Les secousses de cette crise inédite sont décrites de l’intérieur. Un jeune anesthésiste-réanimateur raconte comment le confinement a d’abord vidé les urgences… puis comment « en quelques jours, le service était plein de patients Covid ». Il souligne la nécessité de transmettre rapidement aux autres soignants les informations glanées au fur et à mesure par les médecins sur la maladie et l’évolution de sa prise en charge. Et témoigne de l’intensité de cette séquence exceptionnelle, qui lui rappelle chaque jour les raisons du choix de ce métier : rendre service en situation d’urgence.
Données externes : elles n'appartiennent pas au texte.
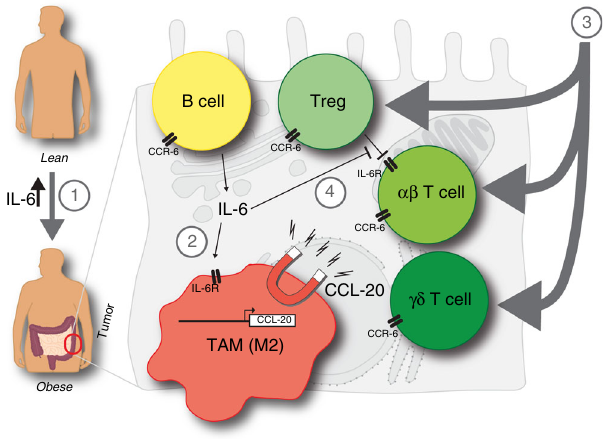
Fig. 8 Mechanism how obesity and IL-6 alter the colitis-associated tumour microenvironment. 1. Obesity-induced gut barrier defects cause a low- grade in fl ammation including increases in IL-6 levels. 2. IL-6 polarises macrophages towards M2-type in colitis-associated colorectal cancer (CAC) that in response to commensal factors express the chemoattractant CCL-20. 3. CCL-20 recruits CCR-6-expressing lymphocytes comprising B cells, regulatory T cells (Treg) and T cells expressing αβ and γδ T-cell receptors that impact on CAC progression. B cells impact on macrophage polarisation, whereas CCR-6 + γδ T cells provide pathogenic IL-17. 4. IL-6 signalling in αβ T cells releases them from Treg-mediated suppression to exert their effector functions such as T helper (Th)1 and Th17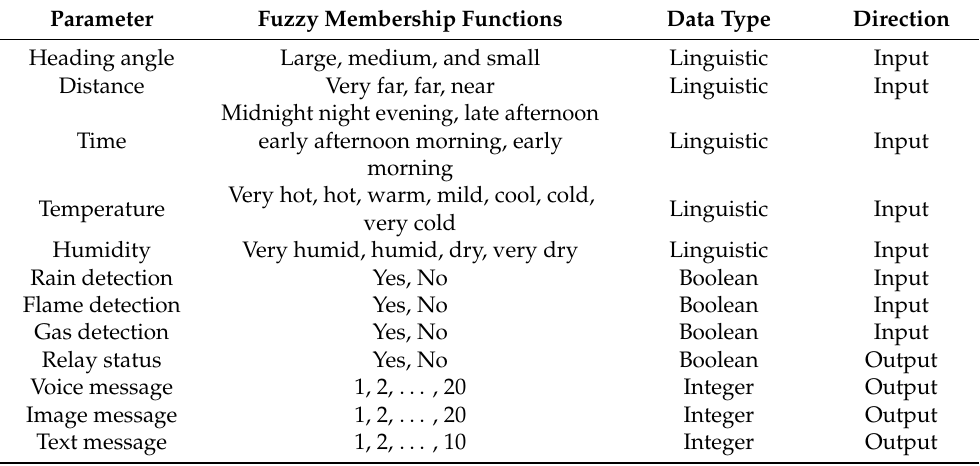
Table 1. Explanation of outputs and inputs of fuzzy decision-making unit. The fuzzy membership functions of each variable can be discrete or have a Gaussian distribution according to their data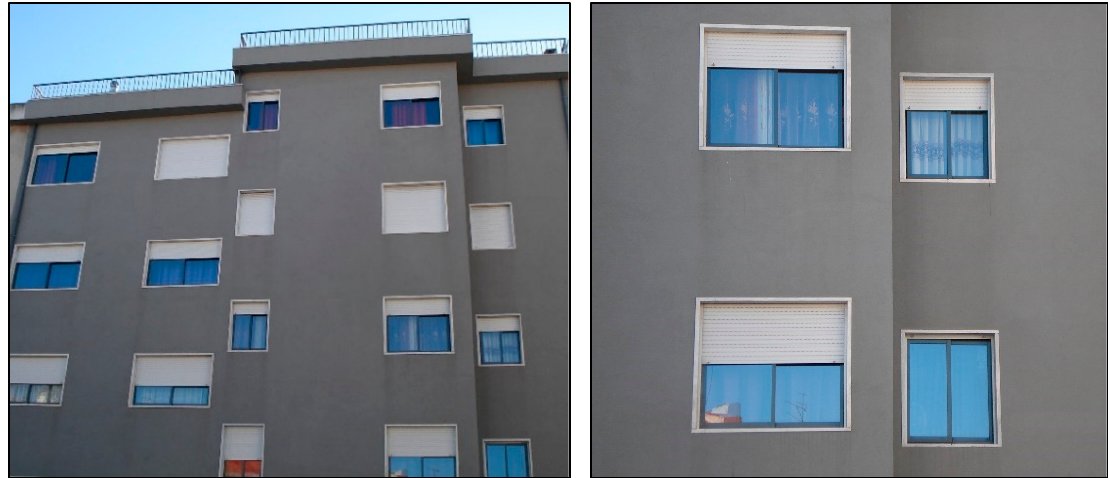
Figure 3. Case study of an ETICS inspected in 2016.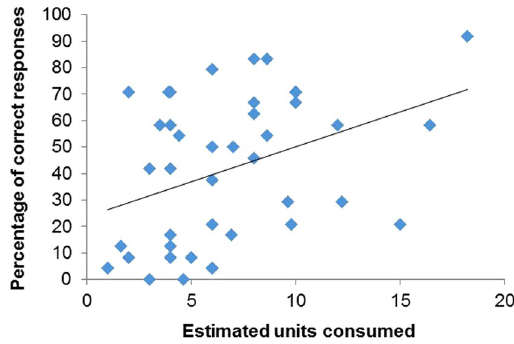
Figure 6. A significant positive correlation between the estimated units consumed in session one and proportion of correct responses during cued recall in session two within the alcohol condition only ( p = 0.015). The amount of alcohol consumed was positively related to scores on the retrograde memory test the following day, as individuals who consumed more shown enhanced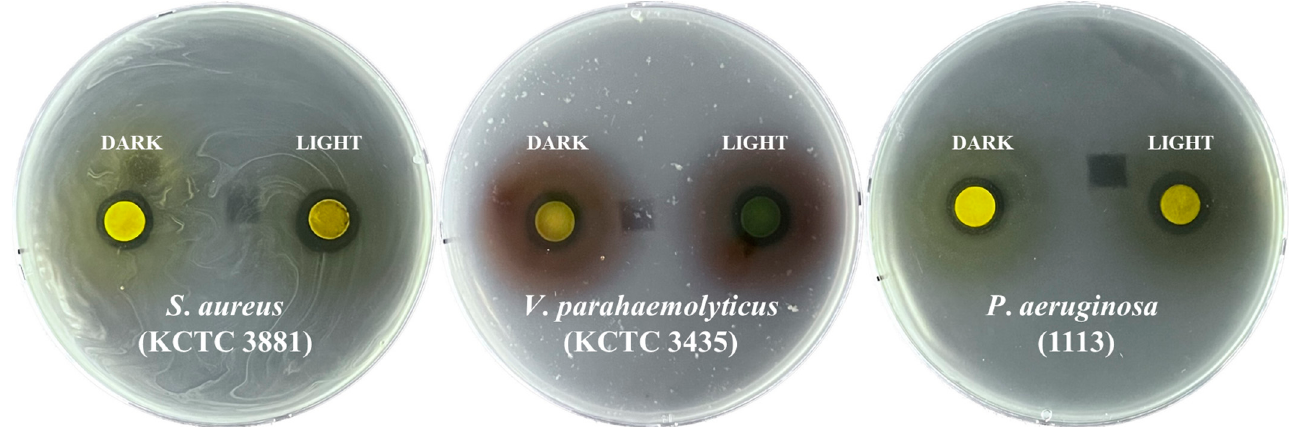
Figure 2. Representative images showing antibacterial activities of methanol extracts of P . frutescens microgreens for 20 days of long-day photoperiod and continuous darkness conditions.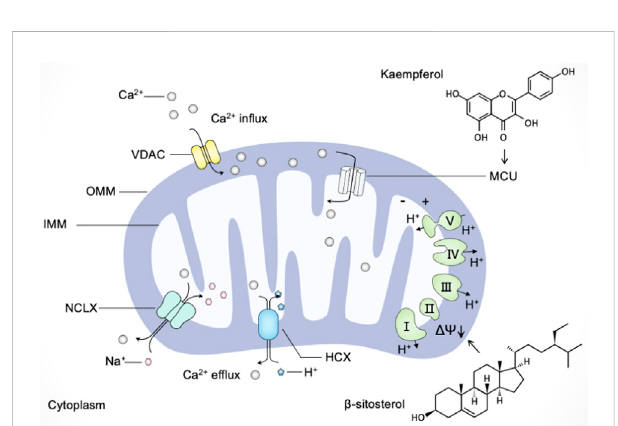
FIGURE 5 Natural products regulate mitochondria in calcium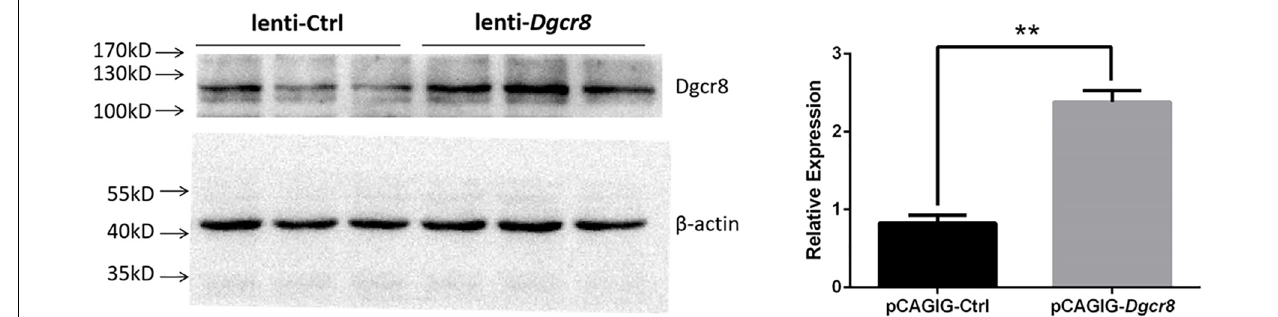
FIGURE 2 | Dgcr8 was overexpressed in hippocampus of case group. Lenti-Ctrl or lenti- Dgcr8 was injected into dentate gyrus of hippocampus. Two weeks later, extracts from hippocampus were immunoblotted with Dgcr8 antibody (ProteinTech Group, 10996-1-AP). Protein levels were normalized to β -actin, presented as means ± SEM. N = 3 for lenti-Ctrl and lenti- Dgcr8 , respectively. One-way ANOVA test. ** p = 0.0035.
Formidable capacité d’adaptation
Sans autre illustration (cette fois) qu’un petit portrait des personnes interrogées, le livre écrit par Christopher Albano — « Hospitaliers, témoignages au cœur de la crise » – rassemble uniquement des témoignages à la première personne, plus longs. Directeur adjoint de la communication au CH de Valenciennes, cet ex-journaliste a interviewé des personnels de toute la chaîne des soins dont de nombreux médecins. Rodolphe Bourret, DG de l’hôpital, a soutenu l’initiative et en a signé la préface. « J’ai voulu que chacun raconte son vécu professionnel mais aussi la vie personnelle chamboulée », raconte Christopher Albano.
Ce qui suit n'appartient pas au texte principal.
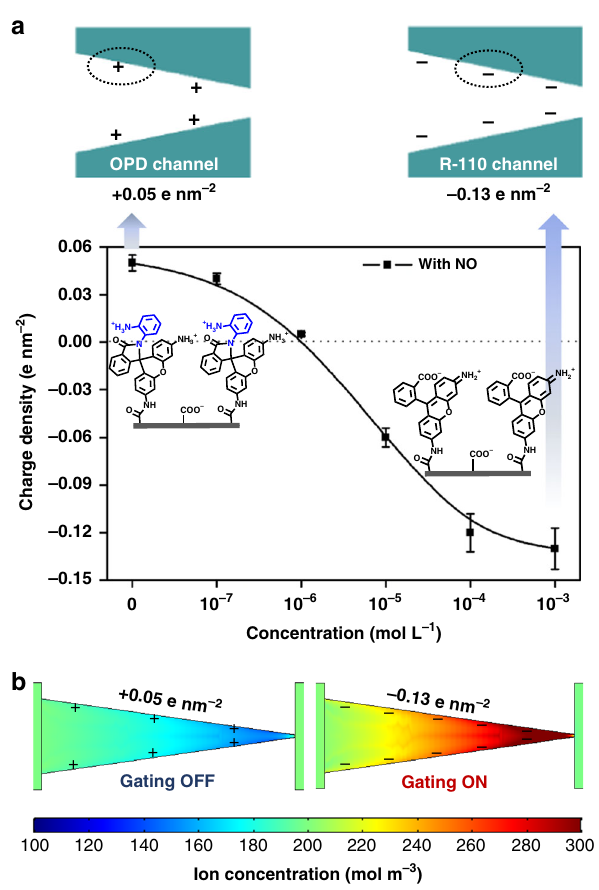
Fig. 5 Discussion of the mechanism. a The surface charge density of the OPD channel and the R-110 channel, and the dynamic changes of surface charge density from the OPD channel to the R-110 channel (±10% was used for describing the error bars). b The numerical simulation of ion concentration (total of K + and Cl − ) distribution in the channel (at − 2 V, with 0.1 M KCl). OPD o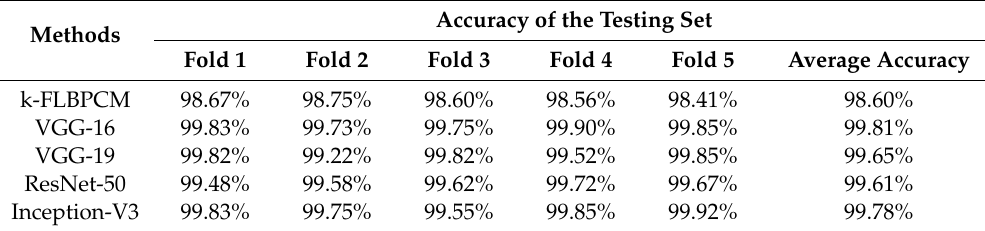
Table 2. Classification accuracies of the test set, in the “bccr-segset” dataset, for di ff erent methods, for a batch size of 32 and dropout 0.5.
Le Dr Antoine Lemaire, 44 ans, chef de pôle cancérologie et spécialités médicales, salue la transformation des relations interprofessionnelles et l’interdisciplinarité. « Nous avons appris à mieux nous connaître […], à vivre, à travailler ensemble […]. Les unités Covid ont permis de maintenir notre ADN et notre façon de travailler. » S’il salue la « formidable capacité » du système public de santé à se reconfigurer face aux vagues successives, il constate aussi que « les failles que l’on connaissait, la non-considération de l’hôpital public par les politiques de santé » ont « explosé ». Et juge au passage que le système privé a participé à l’effort mais « sans commune mesure avec le public ».
Une fierté et des traces
Le Dr Claude Meurisse, président de la CME, relève de son côté l’exploit des équipes soignantes, une source de fierté et une « expérience qui change la vie ». « Je n’avais jamais vu cela », raconte ce médecin urgentiste expérimenté de 63 ans. Malgré les inconnues, « la mécanique était parfaitement huilée, chacun savait parfaitement ce qu’il avait à faire ». Pour autant, la pandémie laissera de « nombreuses traces psychologiques ».
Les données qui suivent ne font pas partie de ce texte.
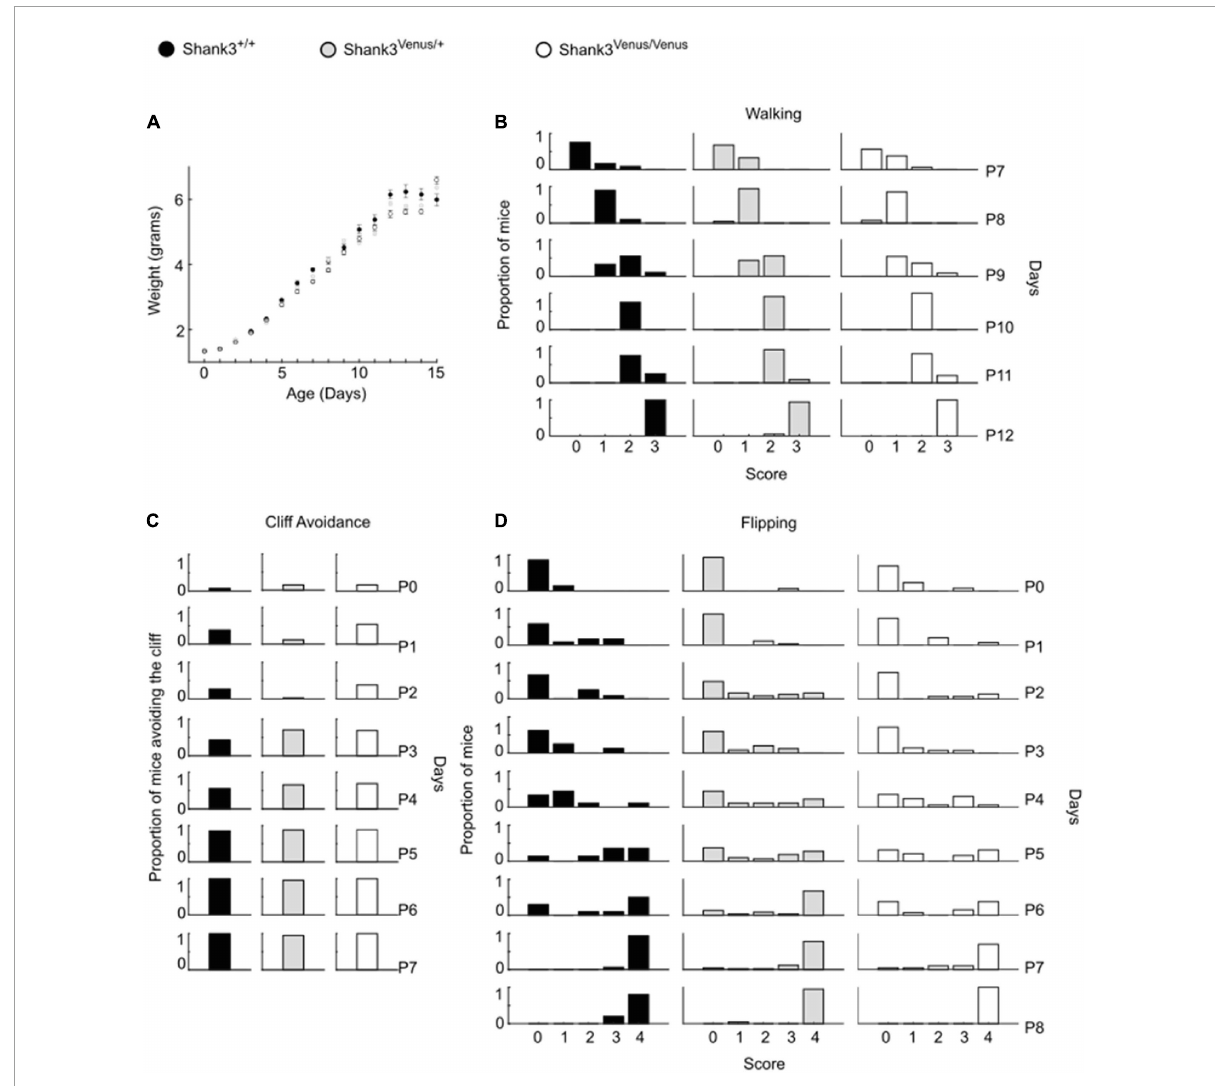
FIGURE2 Psychomotor ability test battery in Shank3 Venus / Venus , Shank3 Venus / + and Shank3 + / + KI pups. All behavioral experiments were performed on at least 18 mice per group. (A) Weight. Pups were weighed from birth to P15. Data are mean ± SEM. (B) Walking. Mice were scored for walking from P7 to P12. Data are proportion of mice reaching the different score through days. GLM, genotype effect: p -value = 0.81, interaction genotype by time: p -value = 0.48. (C) Cliff Avoidance. Proportion of mice avoiding the cliff from birth to P7. GLM, p -value = 1.00. (D) Flipping . Mice were scored in their ability to flip over when put on their back from birth to P8. Data are proportion of mice reaching the different score through days. GLM, p -value =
Le Dr Julien Demanet, 39 ans, anesthésiste réanimateur, se souvient de l’afflux massif de patients qui a « complètement remis en cause (ses) habitudes de travail, (ses) habitudes de pensée et (son) organisation ». Il évoque l’impact psychologique de la mortalité importante dans le service mais retient aussi les belles histoires, des patients sortis de réa après des séjours « de plusieurs semaines, voire plusieurs mois » et qui « revivent comme avant ». Quant au Dr Nabil Elbeki, chef du pôle urgences, réanimation et anesthésie, il n’oubliera jamais « ce week-end du 1er avril où nous sommes passés tout près d’une catastrophe » car l’unité Covid était occupée à 100 %. « Presque miraculeusement, dès le lendemain, nous avons commencé à libérer un premier lit, puis un deuxième… »
*L’ouvrage du CHU de Lille, tiré à 18 000 exemplaires par l’établissement, a été distribué aux 16 000 agents de l’hôpital. Celui de Christopher Albano, publié aux éditions Baudelaire, est en vente en librairie.